We have been implementing middleware in function style, but when middleware needs to hold internal state (configuration, counters, etc.), class-based implementations are more appropriate. This is why Django supports class-based middleware.

class RateLimitMiddleware:
    """Middleware that limits request count within a time window.
 
    By using a class, we can hold the request counter
    as an instance variable.
    """
 
    def __init__(self, max_requests: int = 100, window_seconds: float = 60.0) -> None:
        self.max_requests = max_requests
        self.window_seconds = window_seconds
        self._request_counts: dict[str, list[float]] = {}
 
    def __call__(self, next_handler: Handler) -> Handler:
        import time
 
        def handler(request: Request) -> Response:
            client_ip = request.headers.get("X-Forwarded-For", "unknown")
            now = time.time()
 
            # Remove old entries outside the window
            timestamps = self._request_counts.get(client_ip, [])
            timestamps = [t for t in timestamps if now - t < self.window_seconds]
 
            if len(timestamps) >= self.max_requests:
                return Response(status=429, body="Too Many Requests")
 
            timestamps.append(now)
            self._request_counts[client_ip] = timestamps
 
            return next_handler(request)
 
        return handler
 
 
# Using class-based middleware
rate_limiter = RateLimitMiddleware(max_requests=10, window_seconds=60.0)
app = compose(my_handler, [logging_middleware, rate_limiter, auth_middleware])

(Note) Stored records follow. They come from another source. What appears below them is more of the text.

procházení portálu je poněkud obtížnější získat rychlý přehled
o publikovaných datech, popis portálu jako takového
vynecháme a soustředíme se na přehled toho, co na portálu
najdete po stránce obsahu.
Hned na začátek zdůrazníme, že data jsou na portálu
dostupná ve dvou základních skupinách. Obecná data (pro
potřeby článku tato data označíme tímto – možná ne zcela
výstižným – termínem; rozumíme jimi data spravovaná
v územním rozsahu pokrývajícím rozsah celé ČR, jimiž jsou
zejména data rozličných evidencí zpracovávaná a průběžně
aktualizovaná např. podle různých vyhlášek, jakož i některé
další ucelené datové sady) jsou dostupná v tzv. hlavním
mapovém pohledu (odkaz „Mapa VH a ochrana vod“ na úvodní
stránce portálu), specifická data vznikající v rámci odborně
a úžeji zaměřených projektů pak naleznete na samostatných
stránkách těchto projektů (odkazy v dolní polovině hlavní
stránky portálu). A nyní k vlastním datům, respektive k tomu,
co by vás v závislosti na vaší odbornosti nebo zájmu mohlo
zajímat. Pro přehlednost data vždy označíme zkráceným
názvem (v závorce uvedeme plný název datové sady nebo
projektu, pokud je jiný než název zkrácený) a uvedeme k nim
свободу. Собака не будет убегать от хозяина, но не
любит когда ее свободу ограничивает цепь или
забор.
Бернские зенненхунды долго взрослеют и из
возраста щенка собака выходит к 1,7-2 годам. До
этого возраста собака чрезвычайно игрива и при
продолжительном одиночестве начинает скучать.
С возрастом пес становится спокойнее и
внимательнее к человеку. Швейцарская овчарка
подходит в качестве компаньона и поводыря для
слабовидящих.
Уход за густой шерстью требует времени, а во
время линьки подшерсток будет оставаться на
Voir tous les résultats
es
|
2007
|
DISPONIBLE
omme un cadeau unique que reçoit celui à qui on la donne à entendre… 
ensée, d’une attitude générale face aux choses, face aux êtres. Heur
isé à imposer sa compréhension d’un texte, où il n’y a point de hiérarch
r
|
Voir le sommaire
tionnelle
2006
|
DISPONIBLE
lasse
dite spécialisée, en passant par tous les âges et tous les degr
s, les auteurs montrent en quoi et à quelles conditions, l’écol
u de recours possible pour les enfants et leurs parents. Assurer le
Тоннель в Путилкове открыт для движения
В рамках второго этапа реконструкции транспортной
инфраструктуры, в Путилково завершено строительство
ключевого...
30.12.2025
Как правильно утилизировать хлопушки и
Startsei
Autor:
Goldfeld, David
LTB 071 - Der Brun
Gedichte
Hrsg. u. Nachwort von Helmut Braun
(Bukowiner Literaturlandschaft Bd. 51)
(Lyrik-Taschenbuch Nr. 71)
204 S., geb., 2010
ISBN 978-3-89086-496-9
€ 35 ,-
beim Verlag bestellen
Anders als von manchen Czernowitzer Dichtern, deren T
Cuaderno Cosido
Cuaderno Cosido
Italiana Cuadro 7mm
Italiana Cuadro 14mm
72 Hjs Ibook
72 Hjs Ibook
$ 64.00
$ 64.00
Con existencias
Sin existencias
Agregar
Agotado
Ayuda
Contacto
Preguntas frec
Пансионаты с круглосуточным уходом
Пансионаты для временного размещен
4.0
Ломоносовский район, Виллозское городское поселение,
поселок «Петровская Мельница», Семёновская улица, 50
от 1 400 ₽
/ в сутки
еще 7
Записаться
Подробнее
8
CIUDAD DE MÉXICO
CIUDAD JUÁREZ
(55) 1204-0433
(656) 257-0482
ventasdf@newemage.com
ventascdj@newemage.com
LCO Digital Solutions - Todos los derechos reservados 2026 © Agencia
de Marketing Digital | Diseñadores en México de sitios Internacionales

By implementing the __call__ method, the class instance becomes callable, conforming to the same Callable[[Handler], Handler] type as function-style middleware.

Conclusion

In this article, we built a middleware chain from scratch in Python and learned the following design principles:

Middleware = Higher-Order Function — "A function that takes a handler and returns a new handler." next is really just the rest of the chain collapsed into a single function.
Onion Model — Pre-processing runs in registration order; post-processing runs in reverse. Requests and responses pass symmetrically through the middleware stack.
Short-Circuiting — By returning a response without calling next, unnecessary processing is skipped. Post-processing of outer middlewares still runs.
Function Composition — The compose function performs a reverse fold to assemble multiple middlewares into a single handler.
Registration Order Matters — Security (auth → authorization), performance (early static file serving), and correctness (outermost exception handling) all depend on order.
Testability — Because middleware is a higher-order function, unit testing requires only passing a mock handler. No HTTP server needed.

Express.js's next(), Django's get_response, ASP.NET Core's next.Invoke(), Go's next.ServeHTTP() — the names and syntax differ, but the underlying design principle is identical. Having built one yourself, you should now be able to read any framework's middleware documentation and immediately recognize: "that's the mechanism I built."